▸ **Estratto della pagina**

•••••

Sfiora le 500mila presenze la Messa per la Canonizzazione del beato Giuseppe Vaz celebrata dal Papa stamane (ora locale), nel Parco urbano Galle Face Green di Colombo. Il medesimo luogo, cioè, diviso tra terra e mare dove proprio vent’anni fa, il 21 gennaio 1995, Giovanni Paolo II proclamò Beato il missionario oratoriano, che, nato in India da famiglia portoghese, approdò nello Sri Lanka per sostenere la fragile comunità cattolica durante la persecuzione dei calvinisti olandesi.
Tutto il paese si è mosso per celebrare insieme al Successore di Pietro il primo Santo del Paese, in una maestosa cerimonia che Bergoglio stesso, nel suo discorso di ieri in aeroporto, aveva definito il “punto centrale” oltre che la ragione principale della sua visita nello Sri Lanka.
Sotto un sole cocente i fedeli presenti sono infatti una folla oceanica, che Bergoglio fende con il suo giro sulla papamobile scoperta. In processione con i vescovi e i sacerdoti srilankesi, raggiunge poi l’enorme palco, dove troneggia una statua lignea che ritrae il Santo e da dove si diffonde in tutto il parco il suono di canti e melodie tradizionali.
Al suo arrivo, il sindaco di Colombo offre al Papa le chiavi della città; lui, dopo il rito di canonizzazione e il lungo applauso gioioso della folla, si sofferma a riflettere, nella sua omelia tutta in inglese, sulla figura di questo piccolo grande missionario che rappresenta oggi “un segno eloquente della bontà e dell’amore di Dio per il popolo dello Sri Lanka”.
Al di là di ogni sentimento ‘patriottico’, la popolazione del Ceylon può infatti ben vantarsi di quest’uomo che “ispirato da zelo missionario e da un grande amore” arrivò dalla natìa Goa “per rispondere al comando del Signore di fare discepoli tutti i popoli”.

•••••

▸ **Compiti**
A. Trascrivi parola per parola il passo dell'articolo sulla canonizzazione di Giuseppe Vaz che si apre con le parole "Tutto il paese" e si chiude con "nello Sri Lanka.".
B. Secondo l'articolo sulla canonizzazione di Giuseppe Vaz, che cosa offre al Papa il sindaco di Colombo al suo arrivo?

▸ **Dati**
•••••

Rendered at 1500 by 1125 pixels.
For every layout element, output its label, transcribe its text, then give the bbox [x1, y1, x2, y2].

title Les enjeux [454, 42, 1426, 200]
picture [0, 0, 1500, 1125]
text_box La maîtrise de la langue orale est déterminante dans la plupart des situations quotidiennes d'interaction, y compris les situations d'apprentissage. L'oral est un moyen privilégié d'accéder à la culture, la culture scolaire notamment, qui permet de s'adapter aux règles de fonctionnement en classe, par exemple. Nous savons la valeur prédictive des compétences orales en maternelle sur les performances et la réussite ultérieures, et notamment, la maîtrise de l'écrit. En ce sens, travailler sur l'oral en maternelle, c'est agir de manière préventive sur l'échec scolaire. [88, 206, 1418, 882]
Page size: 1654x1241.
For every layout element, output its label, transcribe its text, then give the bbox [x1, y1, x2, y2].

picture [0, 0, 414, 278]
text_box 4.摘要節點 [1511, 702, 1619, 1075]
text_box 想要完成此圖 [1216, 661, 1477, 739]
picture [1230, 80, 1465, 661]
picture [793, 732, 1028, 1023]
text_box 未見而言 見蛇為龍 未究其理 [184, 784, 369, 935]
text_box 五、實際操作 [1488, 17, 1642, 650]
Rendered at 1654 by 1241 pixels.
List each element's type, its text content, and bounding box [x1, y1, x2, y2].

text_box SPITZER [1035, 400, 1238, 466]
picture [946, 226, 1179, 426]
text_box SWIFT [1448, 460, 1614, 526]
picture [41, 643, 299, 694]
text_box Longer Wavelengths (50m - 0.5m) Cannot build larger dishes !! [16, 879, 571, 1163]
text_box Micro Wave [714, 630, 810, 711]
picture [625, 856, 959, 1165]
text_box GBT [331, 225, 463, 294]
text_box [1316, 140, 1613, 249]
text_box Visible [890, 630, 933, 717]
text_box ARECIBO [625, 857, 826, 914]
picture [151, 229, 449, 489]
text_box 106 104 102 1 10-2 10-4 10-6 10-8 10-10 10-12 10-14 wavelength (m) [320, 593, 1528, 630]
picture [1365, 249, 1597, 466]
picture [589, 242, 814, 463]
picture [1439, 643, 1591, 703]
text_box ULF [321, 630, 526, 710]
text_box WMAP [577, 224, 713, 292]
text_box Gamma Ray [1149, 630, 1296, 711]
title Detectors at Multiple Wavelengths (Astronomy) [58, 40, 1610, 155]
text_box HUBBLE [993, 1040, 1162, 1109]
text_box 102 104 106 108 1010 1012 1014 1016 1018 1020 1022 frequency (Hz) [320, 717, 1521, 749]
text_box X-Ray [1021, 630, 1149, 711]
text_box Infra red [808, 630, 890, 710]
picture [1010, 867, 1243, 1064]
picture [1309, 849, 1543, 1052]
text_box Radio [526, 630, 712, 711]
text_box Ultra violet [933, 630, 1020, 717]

•••••

▸ **Soluzioni**
A.
Tutto il paese si è mosso per celebrare insieme al Successore di Pietro il primo Santo del Paese, in una maestosa cerimonia che Bergoglio stesso, nel suo discorso di ieri in aeroporto, aveva definito il “punto centrale” oltre che la ragione principale della sua visita nello Sri Lanka.

B. Le chiavi della città.